Exercise directions: Look through the records, and wherever the string "pathway" turns up, copy out that line.

Supplied material section start

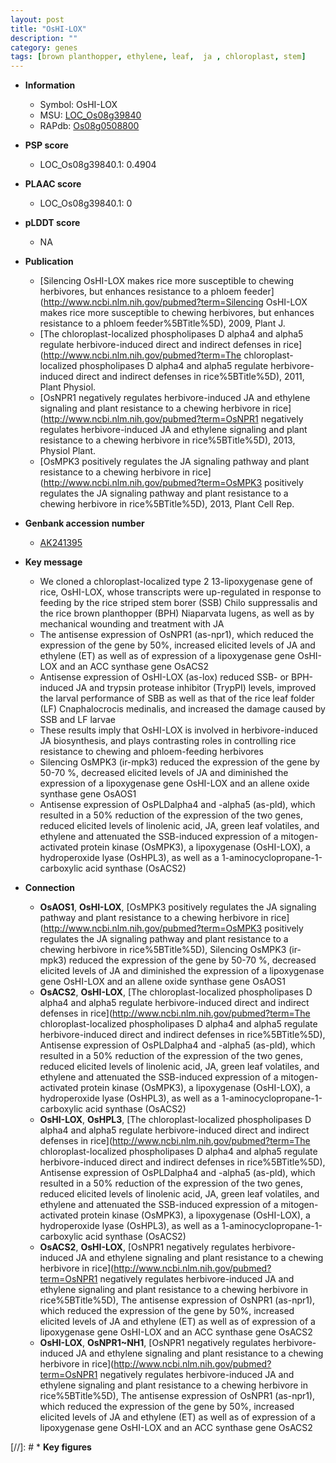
 ```yaml
---
layout: post
title: "OsHI-LOX"
description: ""
category: genes
tags: [brown planthopper, ethylene, leaf,  ja , chloroplast, stem]
---
```


* **Information**  
    + Symbol: OsHI-LOX  
    + MSU: [LOC_Os08g39840](http://rice.plantbiology.msu.edu/cgi-bin/ORF_infopage.cgi?orf=LOC_Os08g39840)  
    + RAPdb: [Os08g0508800](http://rapdb.dna.affrc.go.jp/viewer/gbrowse_details/irgsp1?name=Os08g0508800)  

* **PSP score**  
    + LOC_Os08g39840.1: 0.4904 

* **PLAAC score**  
    + LOC_Os08g39840.1: 0 

* **pLDDT score**
    + NA


* **Publication**  
    + [Silencing OsHI-LOX makes rice more susceptible to chewing herbivores, but enhances resistance to a phloem feeder](http://www.ncbi.nlm.nih.gov/pubmed?term=Silencing OsHI-LOX makes rice more susceptible to chewing herbivores, but enhances resistance to a phloem feeder%5BTitle%5D), 2009, Plant J.
    + [The chloroplast-localized phospholipases D alpha4 and alpha5 regulate herbivore-induced direct and indirect defenses in rice](http://www.ncbi.nlm.nih.gov/pubmed?term=The chloroplast-localized phospholipases D alpha4 and alpha5 regulate herbivore-induced direct and indirect defenses in rice%5BTitle%5D), 2011, Plant Physiol.
    + [OsNPR1 negatively regulates herbivore-induced JA and ethylene signaling and plant resistance to a chewing herbivore in rice](http://www.ncbi.nlm.nih.gov/pubmed?term=OsNPR1 negatively regulates herbivore-induced JA and ethylene signaling and plant resistance to a chewing herbivore in rice%5BTitle%5D), 2013, Physiol Plant.
    + [OsMPK3 positively regulates the JA signaling pathway and plant resistance to a chewing herbivore in rice](http://www.ncbi.nlm.nih.gov/pubmed?term=OsMPK3 positively regulates the JA signaling pathway and plant resistance to a chewing herbivore in rice%5BTitle%5D), 2013, Plant Cell Rep.

* **Genbank accession number**  
    + [AK241395](http://www.ncbi.nlm.nih.gov/nuccore/AK241395)

* **Key message**  
    + We cloned a chloroplast-localized type 2 13-lipoxygenase gene of rice, OsHI-LOX, whose transcripts were up-regulated in response to feeding by the rice striped stem borer (SSB) Chilo suppressalis and the rice brown planthopper (BPH) Niaparvata lugens, as well as by mechanical wounding and treatment with JA
    + The antisense expression of OsNPR1 (as-npr1), which reduced the expression of the gene by 50%, increased elicited levels of JA and ethylene (ET) as well as of expression of a lipoxygenase gene OsHI-LOX and an ACC synthase gene OsACS2
    + Antisense expression of OsHI-LOX (as-lox) reduced SSB- or BPH-induced JA and trypsin protease inhibitor (TrypPI) levels, improved the larval performance of SBB as well as that of the rice leaf folder (LF) Cnaphalocrocis medinalis, and increased the damage caused by SSB and LF larvae
    + These results imply that OsHI-LOX is involved in herbivore-induced JA biosynthesis, and plays contrasting roles in controlling rice resistance to chewing and phloem-feeding herbivores
    + Silencing OsMPK3 (ir-mpk3) reduced the expression of the gene by 50-70 %, decreased elicited levels of JA and diminished the expression of a lipoxygenase gene OsHI-LOX and an allene oxide synthase gene OsAOS1
    + Antisense expression of OsPLDalpha4 and -alpha5 (as-pld), which resulted in a 50% reduction of the expression of the two genes, reduced elicited levels of linolenic acid, JA, green leaf volatiles, and ethylene and attenuated the SSB-induced expression of a mitogen-activated protein kinase (OsMPK3), a lipoxygenase (OsHI-LOX), a hydroperoxide lyase (OsHPL3), as well as a 1-aminocyclopropane-1-carboxylic acid synthase (OsACS2)

* **Connection**  
    + __OsAOS1__, __OsHI-LOX__, [OsMPK3 positively regulates the JA signaling pathway and plant resistance to a chewing herbivore in rice](http://www.ncbi.nlm.nih.gov/pubmed?term=OsMPK3 positively regulates the JA signaling pathway and plant resistance to a chewing herbivore in rice%5BTitle%5D), Silencing OsMPK3 (ir-mpk3) reduced the expression of the gene by 50-70 %, decreased elicited levels of JA and diminished the expression of a lipoxygenase gene OsHI-LOX and an allene oxide synthase gene OsAOS1
    + __OsACS2__, __OsHI-LOX__, [The chloroplast-localized phospholipases D alpha4 and alpha5 regulate herbivore-induced direct and indirect defenses in rice](http://www.ncbi.nlm.nih.gov/pubmed?term=The chloroplast-localized phospholipases D alpha4 and alpha5 regulate herbivore-induced direct and indirect defenses in rice%5BTitle%5D), Antisense expression of OsPLDalpha4 and -alpha5 (as-pld), which resulted in a 50% reduction of the expression of the two genes, reduced elicited levels of linolenic acid, JA, green leaf volatiles, and ethylene and attenuated the SSB-induced expression of a mitogen-activated protein kinase (OsMPK3), a lipoxygenase (OsHI-LOX), a hydroperoxide lyase (OsHPL3), as well as a 1-aminocyclopropane-1-carboxylic acid synthase (OsACS2)
    + __OsHI-LOX__, __OsHPL3__, [The chloroplast-localized phospholipases D alpha4 and alpha5 regulate herbivore-induced direct and indirect defenses in rice](http://www.ncbi.nlm.nih.gov/pubmed?term=The chloroplast-localized phospholipases D alpha4 and alpha5 regulate herbivore-induced direct and indirect defenses in rice%5BTitle%5D), Antisense expression of OsPLDalpha4 and -alpha5 (as-pld), which resulted in a 50% reduction of the expression of the two genes, reduced elicited levels of linolenic acid, JA, green leaf volatiles, and ethylene and attenuated the SSB-induced expression of a mitogen-activated protein kinase (OsMPK3), a lipoxygenase (OsHI-LOX), a hydroperoxide lyase (OsHPL3), as well as a 1-aminocyclopropane-1-carboxylic acid synthase (OsACS2)
    + __OsACS2__, __OsHI-LOX__, [OsNPR1 negatively regulates herbivore-induced JA and ethylene signaling and plant resistance to a chewing herbivore in rice](http://www.ncbi.nlm.nih.gov/pubmed?term=OsNPR1 negatively regulates herbivore-induced JA and ethylene signaling and plant resistance to a chewing herbivore in rice%5BTitle%5D), The antisense expression of OsNPR1 (as-npr1), which reduced the expression of the gene by 50%, increased elicited levels of JA and ethylene (ET) as well as of expression of a lipoxygenase gene OsHI-LOX and an ACC synthase gene OsACS2
    + __OsHI-LOX__, __OsNPR1~NH1__, [OsNPR1 negatively regulates herbivore-induced JA and ethylene signaling and plant resistance to a chewing herbivore in rice](http://www.ncbi.nlm.nih.gov/pubmed?term=OsNPR1 negatively regulates herbivore-induced JA and ethylene signaling and plant resistance to a chewing herbivore in rice%5BTitle%5D), The antisense expression of OsNPR1 (as-npr1), which reduced the expression of the gene by 50%, increased elicited levels of JA and ethylene (ET) as well as of expression of a lipoxygenase gene OsHI-LOX and an ACC synthase gene OsACS2

[//]: # * **Key figures**  


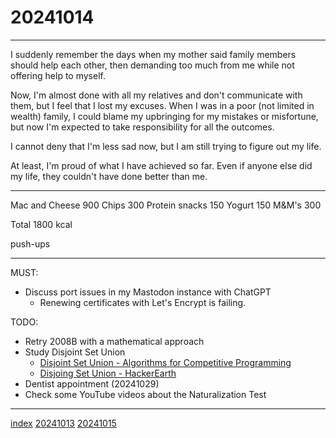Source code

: <head><meta name="viewport" content="width=device-width, initial-scale=1.0, user-scalable=yes" /><meta charset="UTF-8"></head>

# 20241014

---

I suddenly remember the days when my mother said family members should help each other, then demanding too much from me while not offering help to myself.

Now, I\'m almost done with all my relatives and don\'t communicate with them, but I feel that I lost my excuses. When I was in a poor (not limited in wealth) family, I could blame my upbringing for my mistakes or misfortune, but now I\'m expected to take responsibility for all the outcomes.

I cannot deny that I\'m less sad now, but I am still trying to figure out my life.

At least, I\'m proud of what I have achieved so far. Even if anyone else did my life, they couldn\'t have done better than me.

---

Mac and Cheese 900
Chips 300
Protein snacks 150
Yogurt 150
M&M\'s 300

Total 1800 kcal

push-ups

---

MUST:

- Discuss port issues in my Mastodon instance with ChatGPT
	- Renewing certificates with Let\'s Encrypt is failing.

TODO:

- Retry 2008B with a mathematical approach
- Study Disjoint Set Union
	- [Disjoint Set Union - Algorithms for Competitive Programming](https://cp-algorithms.com/data_structures/disjoint_set_union.html)
	- [Disjoing Set Union - HackerEarth](https://www.hackerearth.com/practice/notes/abhinav92003/disjoint-set-union/)
- Dentist appointment (20241029)
- Check some YouTube videos about the Naturalization Test

---

[index](../../index.html)
[20241013](20241013.html)
[20241015](20241015.html)
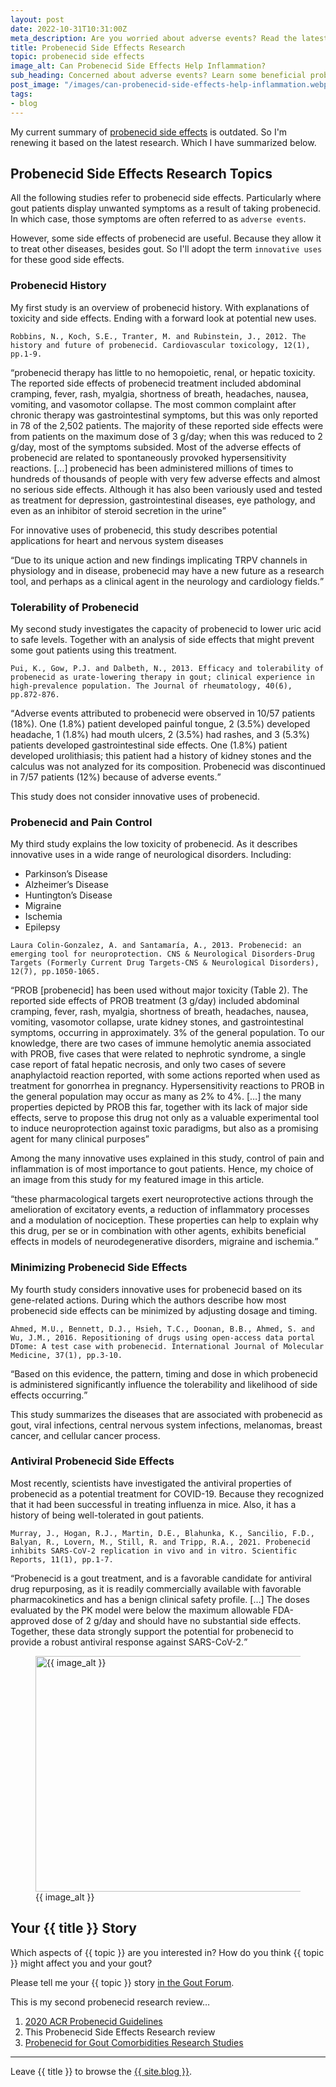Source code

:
 ```yaml
---
layout: post
date: 2022-10-31T10:31:00Z
meta_description: Are you worried about adverse events? Read the latest research. Then learn some beneficial probenecid side effects.
title: Probenecid Side Effects Research
topic: probenecid side effects
image_alt: Can Probenecid Side Effects Help Inflammation?
sub_heading: Concerned about adverse events? Learn some beneficial probenecid side effects.
post_image: "/images/can-probenecid-side-effects-help-inflammation.webp"
tags:
- blog
---
```

<p>My current summary of <a href="https://goutpal.com/gout-treatment/avoid-gout/probenecid-side-effects/">probenecid side effects</a> is outdated. So I'm renewing it based on the latest research. Which I have summarized below.</p>
<h2 id="topics">Probenecid Side Effects Research Topics</h2>
<p>All the following studies refer to probenecid side effects. Particularly where gout patients display unwanted symptoms as a result of taking probenecid. In which case, those symptoms are often referred to as <code>adverse events</code>.</p>
<p>However, some side effects of probenecid are useful. Because they allow it to treat other diseases, besides gout. So I'll adopt the term <code>innovative uses</code> for these good side effects.</p>
<h3 id="history">Probenecid History</h3>
<p>My first study is an overview of probenecid history. With explanations of toxicity and side effects. Ending with a forward look at potential new uses.</p>
<p><code>Robbins, N., Koch, S.E., Tranter, M. and Rubinstein, J., 2012. The history and future of probenecid. Cardiovascular toxicology, 12(1), pp.1-9.</code></p>

<q cite="https://doi.org/10.1007/s12012-011-9145-8">probenecid therapy has little to no hemopoietic, renal, or hepatic toxicity. The reported side effects of probenecid treatment included abdominal cramping, fever, rash, myalgia, shortness of breath, headaches, nausea, vomiting, and vasomotor collapse. The most common complaint after chronic therapy was gastrointestinal symptoms, but this was only reported in 78 of the 2,502 patients. The majority of these reported side effects were from patients on the maximum dose of 3 g/day; when this was reduced to 2 g/day, most of the symptoms subsided. Most of the adverse effects of probenecid are related to spontaneously provoked hypersensitivity reactions. […] probenecid has been administered millions of times to hundreds of thousands of people with very few adverse effects and almost no serious side effects. Although it has also been variously used and tested as treatment for depression, gastrointestinal diseases, eye pathology, and even as an inhibitor of steroid secretion in the urine</q>
<p>For innovative uses of probenecid, this study describes potential applications for heart and nervous system diseases</p>
<p><q cite="https://doi.org/10.1007/s12012-011-9145-8">Due to its unique action and new findings implicating TRPV
channels in physiology and in disease, probenecid may
have a new future as a research tool, and perhaps as a
clinical agent in the neurology and cardiology fields.</q></p>
<h3 id="tolerability">Tolerability of Probenecid</h3>
<p>My second study investigates the capacity of probenecid to lower uric acid to safe levels. Together with an analysis of side effects that might prevent some gout patients using this treatment.</p>
<p><code>Pui, K., Gow, P.J. and Dalbeth, N., 2013. Efficacy and tolerability of probenecid as urate-lowering therapy in gout; clinical experience in high-prevalence population. The Journal of rheumatology, 40(6), pp.872-876.</code></p>
<q cite="https://doi.org/10.3899/jrheum.121301">Adverse events attributed to probenecid were observed in 10/57 patients (18%). One (1.8%) patient developed painful tongue, 2 (3.5%) developed headache, 1 (1.8%) had mouth ulcers, 2 (3.5%) had rashes, and 3 (5.3%) patients developed gastrointestinal side effects. One (1.8%) patient developed urolithiasis; this patient had a history of kidney stones and the calculus was not analyzed for its composition. Probenecid was discontinued in 7/57 patients (12%) because of adverse events.</q>
<p>This study does not consider innovative uses of probenecid.</p>
<h3 id="pain">Probenecid and Pain Control</h3>
<p>My third study explains the low toxicity of probenecid. As it describes innovative uses in a wide range of neurological disorders. Including: </p>
<ul>
<li>Parkinson’s Disease</li>
<li>Alzheimer’s Disease</li>
<li>Huntington’s Disease</li>
<li>Migraine</li>
<li>Ischemia</li>
<li>Epilepsy</li>
</ul>
<p><code>Laura Colin-Gonzalez, A. and Santamaría, A., 2013. Probenecid: an emerging tool for neuroprotection. CNS &amp; Neurological Disorders-Drug Targets (Formerly Current Drug Targets-CNS &amp; Neurological Disorders), 12(7), pp.1050-1065.</code></p>
<p><q cite="https://doi.org/10.2174/18715273113129990090">PROB [probenecid] has been used without major toxicity (Table 2). The reported side effects of PROB treatment (3 g/day) included abdominal cramping, fever, rash, myalgia, shortness of breath, headaches, nausea, vomiting, vasomotor collapse, urate kidney stones, and gastrointestinal symptoms, occurring in approximately. 3% of the general population. To our knowledge, there are two cases of immune hemolytic anemia associated with PROB, five cases that were related to nephrotic syndrome, a single case report of fatal hepatic necrosis, and only two cases of severe anaphylactoid reaction reported, with some actions reported when used as treatment for gonorrhea in pregnancy. 
Hypersensitivity reactions to PROB in the general population may occur as many as 2% to 4%. […] the many properties depicted by PROB this far, together with its lack of major side effects, serve to propose this drug not only as a valuable experimental tool to induce neuroprotection against toxic paradigms, but also as a promising agent for many clinical purposes</q></p>
<p>Among the many innovative uses explained in this study, control of pain and inflammation is of most importance to gout patients. Hence, my choice of an image from this study for my featured image in this article.</p>
<p><q cite="https://doi.org/10.2174/18715273113129990090">these pharmacological targets exert neuroprotective actions through the amelioration of excitatory events, a reduction of inflammatory processes and a modulation of nociception. These properties can help to explain why this drug, per se or in combination with other agents, exhibits beneficial effects in models of neurodegenerative disorders, migraine and ischemia.</q></p>
<h3 id="minimizing">Minimizing Probenecid Side Effects</h3>
<p>My fourth study considers innovative uses for probenecid based on its gene-related actions. During which the authors describe how most probenecid side effects can be minimized by adjusting dosage and timing.</p>
<p><code>Ahmed, M.U., Bennett, D.J., Hsieh, T.C., Doonan, B.B., Ahmed, S. and Wu, J.M., 2016. Repositioning of drugs using open-access data portal DTome: A test case with probenecid. International Journal of Molecular Medicine, 37(1), pp.3-10.</code></p>
<p><q cite="https://doi.org/10.3892/ijmm.2015.2411">Based on this evidence, the pattern, timing and dose in which probenecid is administered significantly influence the tolerability and likelihood of side effects occurring.</q></p>
<p>This study summarizes the diseases that are associated with probenecid as gout, viral infections, central nervous system infections, melanomas, breast cancer, and cellular cancer process.</p>
<h3 id="antiviral">Antiviral Probenecid Side Effects</h3>
<p>Most recently, scientists have investigated the antiviral properties of probenecid as a potential treatment for COVID-19. Because they recognized that it had been successful in treating influenza in mice. Also, it has a history of being well-tolerated in gout patients.</p>
<p><code>Murray, J., Hogan, R.J., Martin, D.E., Blahunka, K., Sancilio, F.D., Balyan, R., Lovern, M., Still, R. and Tripp, R.A., 2021. Probenecid inhibits SARS-CoV-2 replication in vivo and in vitro. Scientific Reports, 11(1), pp.1-7.</code></p>
<q cite="https://doi.org/10.1038/s41598-021-97658-w">Probenecid is a gout treatment, and is a favorable candidate for antiviral drug repurposing, as it is readily commercially available with favorable pharmacokinetics and has a benign clinical safety profile. […] The doses evaluated by the PK model were below the maximum allowable FDA-approved dose of 2 g/day and should have no substantial side effects. Together, these data strongly support the potential for probenecid to provide a robust antiviral response against SARS-CoV-2.</q>
<figure id="image" class="inner">
<img src="{{ post_image }}" alt="{{ image_alt }}"  width="610" height="377">
  <figcaption>{{ image_alt }}</figcaption>
</figure>
<h2 id="next">Your {{ title }} Story</h2>

Which aspects of {{ topic }} are you interested in? How do you think {{ topic }} might affect you and your gout?

Please tell me your {{ topic }} story <a href="https://links.goutpal.com/p/goutpal-links-gout-discussions?a=888958067">in the Gout Forum</a>.
<p>This is my second probenecid research review…</p>
<ol>
<li><a href="/blog/probenecid-research/">2020 ACR Probenecid Guidelines</a></li>
<li>This Probenecid Side Effects Research review</li>
<li><a href="/blog/is-probenecid-for-gout/">Probenecid for Gout Comorbidities Research Studies</a></li>
</ol>
<hr>
Leave {{ title }} to browse the <a href="/blog">{{ site.blog }}</a>.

Supplied material section end

Finished task:
    + [OsMPK3 positively regulates the JA signaling pathway and plant resistance to a chewing herbivore in rice](http://www.ncbi.nlm.nih.gov/pubmed?term=OsMPK3 positively regulates the JA signaling pathway and plant resistance to a chewing herbivore in rice%5BTitle%5D), 2013, Plant Cell Rep.
    + __OsAOS1__, __OsHI-LOX__, [OsMPK3 positively regulates the JA signaling pathway and plant resistance to a chewing herbivore in rice](http://www.ncbi.nlm.nih.gov/pubmed?term=OsMPK3 positively regulates the JA signaling pathway and plant resistance to a chewing herbivore in rice%5BTitle%5D), Silencing OsMPK3 (ir-mpk3) reduced the expression of the gene by 50-70 %, decreased elicited levels of JA and diminished the expression of a lipoxygenase gene OsHI-LOX and an allene oxide synthase gene OsAOS1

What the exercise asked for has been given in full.